----- DATA RECORDS
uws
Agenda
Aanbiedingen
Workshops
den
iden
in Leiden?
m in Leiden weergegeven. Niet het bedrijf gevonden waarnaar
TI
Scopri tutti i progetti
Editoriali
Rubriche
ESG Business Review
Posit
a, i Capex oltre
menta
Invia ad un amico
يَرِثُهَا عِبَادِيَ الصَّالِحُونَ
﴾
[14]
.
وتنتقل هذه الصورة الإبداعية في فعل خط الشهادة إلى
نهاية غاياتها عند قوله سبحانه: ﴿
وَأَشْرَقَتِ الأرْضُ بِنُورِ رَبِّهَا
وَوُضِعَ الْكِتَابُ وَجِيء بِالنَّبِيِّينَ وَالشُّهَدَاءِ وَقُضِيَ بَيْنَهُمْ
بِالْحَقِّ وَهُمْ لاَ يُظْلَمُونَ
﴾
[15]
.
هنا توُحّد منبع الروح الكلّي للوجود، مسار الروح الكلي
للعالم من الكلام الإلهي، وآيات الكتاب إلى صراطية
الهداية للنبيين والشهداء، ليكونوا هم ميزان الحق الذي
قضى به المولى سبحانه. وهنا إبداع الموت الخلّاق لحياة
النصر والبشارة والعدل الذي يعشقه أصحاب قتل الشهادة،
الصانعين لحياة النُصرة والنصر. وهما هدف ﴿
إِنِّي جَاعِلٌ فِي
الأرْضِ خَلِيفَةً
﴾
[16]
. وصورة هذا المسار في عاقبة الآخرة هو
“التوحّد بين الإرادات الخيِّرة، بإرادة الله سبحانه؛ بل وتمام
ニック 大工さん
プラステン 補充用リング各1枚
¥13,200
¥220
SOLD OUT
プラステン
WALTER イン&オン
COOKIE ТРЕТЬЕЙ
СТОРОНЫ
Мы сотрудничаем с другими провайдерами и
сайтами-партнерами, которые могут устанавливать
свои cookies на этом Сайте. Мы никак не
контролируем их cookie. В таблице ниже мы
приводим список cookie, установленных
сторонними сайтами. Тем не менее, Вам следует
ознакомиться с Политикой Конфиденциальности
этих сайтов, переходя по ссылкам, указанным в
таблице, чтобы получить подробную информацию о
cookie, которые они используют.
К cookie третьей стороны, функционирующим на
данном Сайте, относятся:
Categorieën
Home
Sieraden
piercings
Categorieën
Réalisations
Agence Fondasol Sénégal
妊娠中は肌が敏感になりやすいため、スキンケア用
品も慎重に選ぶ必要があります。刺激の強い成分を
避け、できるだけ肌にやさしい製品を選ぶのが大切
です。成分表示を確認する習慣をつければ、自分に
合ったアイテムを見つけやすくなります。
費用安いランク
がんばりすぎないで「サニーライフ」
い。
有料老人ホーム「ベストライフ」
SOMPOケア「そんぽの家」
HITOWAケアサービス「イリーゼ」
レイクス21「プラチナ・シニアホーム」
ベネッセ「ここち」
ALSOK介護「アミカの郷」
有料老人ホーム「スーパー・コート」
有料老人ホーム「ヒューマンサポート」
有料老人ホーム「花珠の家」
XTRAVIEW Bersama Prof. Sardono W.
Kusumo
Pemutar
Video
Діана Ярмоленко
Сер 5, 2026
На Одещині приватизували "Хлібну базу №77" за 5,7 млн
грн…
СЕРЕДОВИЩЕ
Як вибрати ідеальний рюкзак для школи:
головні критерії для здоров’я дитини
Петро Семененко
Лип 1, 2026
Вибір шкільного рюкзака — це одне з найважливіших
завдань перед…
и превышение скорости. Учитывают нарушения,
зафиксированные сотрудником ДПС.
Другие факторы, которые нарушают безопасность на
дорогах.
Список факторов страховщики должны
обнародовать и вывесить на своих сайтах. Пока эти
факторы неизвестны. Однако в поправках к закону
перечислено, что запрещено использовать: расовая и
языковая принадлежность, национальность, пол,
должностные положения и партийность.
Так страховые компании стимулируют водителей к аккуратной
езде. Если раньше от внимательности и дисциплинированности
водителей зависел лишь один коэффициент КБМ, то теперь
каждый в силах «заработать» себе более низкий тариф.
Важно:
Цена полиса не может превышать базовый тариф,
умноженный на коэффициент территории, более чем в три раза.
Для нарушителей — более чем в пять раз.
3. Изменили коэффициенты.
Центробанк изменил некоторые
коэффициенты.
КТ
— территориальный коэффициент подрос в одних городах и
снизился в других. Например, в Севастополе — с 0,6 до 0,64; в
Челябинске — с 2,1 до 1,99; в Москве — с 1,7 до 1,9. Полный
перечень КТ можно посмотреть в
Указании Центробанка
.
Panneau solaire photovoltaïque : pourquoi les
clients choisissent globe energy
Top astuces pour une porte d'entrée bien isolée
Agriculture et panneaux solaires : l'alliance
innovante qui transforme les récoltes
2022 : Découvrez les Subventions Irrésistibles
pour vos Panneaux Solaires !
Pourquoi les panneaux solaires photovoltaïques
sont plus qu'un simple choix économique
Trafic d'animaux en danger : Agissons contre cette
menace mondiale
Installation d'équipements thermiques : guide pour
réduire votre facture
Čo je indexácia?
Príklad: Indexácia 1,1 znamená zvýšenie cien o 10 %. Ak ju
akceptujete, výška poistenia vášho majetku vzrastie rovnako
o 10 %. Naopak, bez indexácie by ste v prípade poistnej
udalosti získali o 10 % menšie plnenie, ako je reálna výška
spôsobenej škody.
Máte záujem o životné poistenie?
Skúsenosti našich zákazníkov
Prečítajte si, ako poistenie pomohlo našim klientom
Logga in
----------
All of the lines above need to be given again exactly.

uws
Agenda
Aanbiedingen
Workshops
den
iden
in Leiden?
m in Leiden weergegeven. Niet het bedrijf gevonden waarnaar
TI
Scopri tutti i progetti
Editoriali
Rubriche
ESG Business Review
Posit
a, i Capex oltre
menta
Invia ad un amico
يَرِثُهَا عِبَادِيَ الصَّالِحُونَ
﴾
[14]
.
وتنتقل هذه الصورة الإبداعية في فعل خط الشهادة إلى
نهاية غاياتها عند قوله سبحانه: ﴿
وَأَشْرَقَتِ الأرْضُ بِنُورِ رَبِّهَا
وَوُضِعَ الْكِتَابُ وَجِيء بِالنَّبِيِّينَ وَالشُّهَدَاءِ وَقُضِيَ بَيْنَهُمْ
بِالْحَقِّ وَهُمْ لاَ يُظْلَمُونَ
﴾
[15]
.
هنا توُحّد منبع الروح الكلّي للوجود، مسار الروح الكلي
للعالم من الكلام الإلهي، وآيات الكتاب إلى صراطية
الهداية للنبيين والشهداء، ليكونوا هم ميزان الحق الذي
قضى به المولى سبحانه. وهنا إبداع الموت الخلّاق لحياة
النصر والبشارة والعدل الذي يعشقه أصحاب قتل الشهادة،
الصانعين لحياة النُصرة والنصر. وهما هدف ﴿
إِنِّي جَاعِلٌ فِي
الأرْضِ خَلِيفَةً
﴾
[16]
. وصورة هذا المسار في عاقبة الآخرة هو
“التوحّد بين الإرادات الخيِّرة، بإرادة الله سبحانه؛ بل وتمام
ニック 大工さん
プラステン 補充用リング各1枚
¥13,200
¥220
SOLD OUT
プラステン
WALTER イン&オン
COOKIE ТРЕТЬЕЙ
СТОРОНЫ
Мы сотрудничаем с другими провайдерами и
сайтами-партнерами, которые могут устанавливать
свои cookies на этом Сайте. Мы никак не
контролируем их cookie. В таблице ниже мы
приводим список cookie, установленных
сторонними сайтами. Тем не менее, Вам следует
ознакомиться с Политикой Конфиденциальности
этих сайтов, переходя по ссылкам, указанным в
таблице, чтобы получить подробную информацию о
cookie, которые они используют.
К cookie третьей стороны, функционирующим на
данном Сайте, относятся:
Categorieën
Home
Sieraden
piercings
Categorieën
Réalisations
Agence Fondasol Sénégal
妊娠中は肌が敏感になりやすいため、スキンケア用
品も慎重に選ぶ必要があります。刺激の強い成分を
避け、できるだけ肌にやさしい製品を選ぶのが大切
です。成分表示を確認する習慣をつければ、自分に
合ったアイテムを見つけやすくなります。
費用安いランク
がんばりすぎないで「サニーライフ」
い。
有料老人ホーム「ベストライフ」
SOMPOケア「そんぽの家」
HITOWAケアサービス「イリーゼ」
レイクス21「プラチナ・シニアホーム」
ベネッセ「ここち」
ALSOK介護「アミカの郷」
有料老人ホーム「スーパー・コート」
有料老人ホーム「ヒューマンサポート」
有料老人ホーム「花珠の家」
XTRAVIEW Bersama Prof. Sardono W.
Kusumo
Pemutar
Video
Діана Ярмоленко
Сер 5, 2026
На Одещині приватизували "Хлібну базу №77" за 5,7 млн
грн…
СЕРЕДОВИЩЕ
Як вибрати ідеальний рюкзак для школи:
головні критерії для здоров’я дитини
Петро Семененко
Лип 1, 2026
Вибір шкільного рюкзака — це одне з найважливіших
завдань перед…
и превышение скорости. Учитывают нарушения,
зафиксированные сотрудником ДПС.
Другие факторы, которые нарушают безопасность на
дорогах.
Список факторов страховщики должны
обнародовать и вывесить на своих сайтах. Пока эти
факторы неизвестны. Однако в поправках к закону
перечислено, что запрещено использовать: расовая и
языковая принадлежность, национальность, пол,
должностные положения и партийность.
Так страховые компании стимулируют водителей к аккуратной
езде. Если раньше от внимательности и дисциплинированности
водителей зависел лишь один коэффициент КБМ, то теперь
каждый в силах «заработать» себе более низкий тариф.
Важно:
Цена полиса не может превышать базовый тариф,
умноженный на коэффициент территории, более чем в три раза.
Для нарушителей — более чем в пять раз.
3. Изменили коэффициенты.
Центробанк изменил некоторые
коэффициенты.
КТ
— территориальный коэффициент подрос в одних городах и
снизился в других. Например, в Севастополе — с 0,6 до 0,64; в
Челябинске — с 2,1 до 1,99; в Москве — с 1,7 до 1,9. Полный
перечень КТ можно посмотреть в
Указании Центробанка
.
Panneau solaire photovoltaïque : pourquoi les
clients choisissent globe energy
Top astuces pour une porte d'entrée bien isolée
Agriculture et panneaux solaires : l'alliance
innovante qui transforme les récoltes
2022 : Découvrez les Subventions Irrésistibles
pour vos Panneaux Solaires !
Pourquoi les panneaux solaires photovoltaïques
sont plus qu'un simple choix économique
Trafic d'animaux en danger : Agissons contre cette
menace mondiale
Installation d'équipements thermiques : guide pour
réduire votre facture
Čo je indexácia?
Príklad: Indexácia 1,1 znamená zvýšenie cien o 10 %. Ak ju
akceptujete, výška poistenia vášho majetku vzrastie rovnako
o 10 %. Naopak, bez indexácie by ste v prípade poistnej
udalosti získali o 10 % menšie plnenie, ako je reálna výška
spôsobenej škody.
Máte záujem o životné poistenie?
Skúsenosti našich zákazníkov
Prečítajte si, ako poistenie pomohlo našim klientom
Logga in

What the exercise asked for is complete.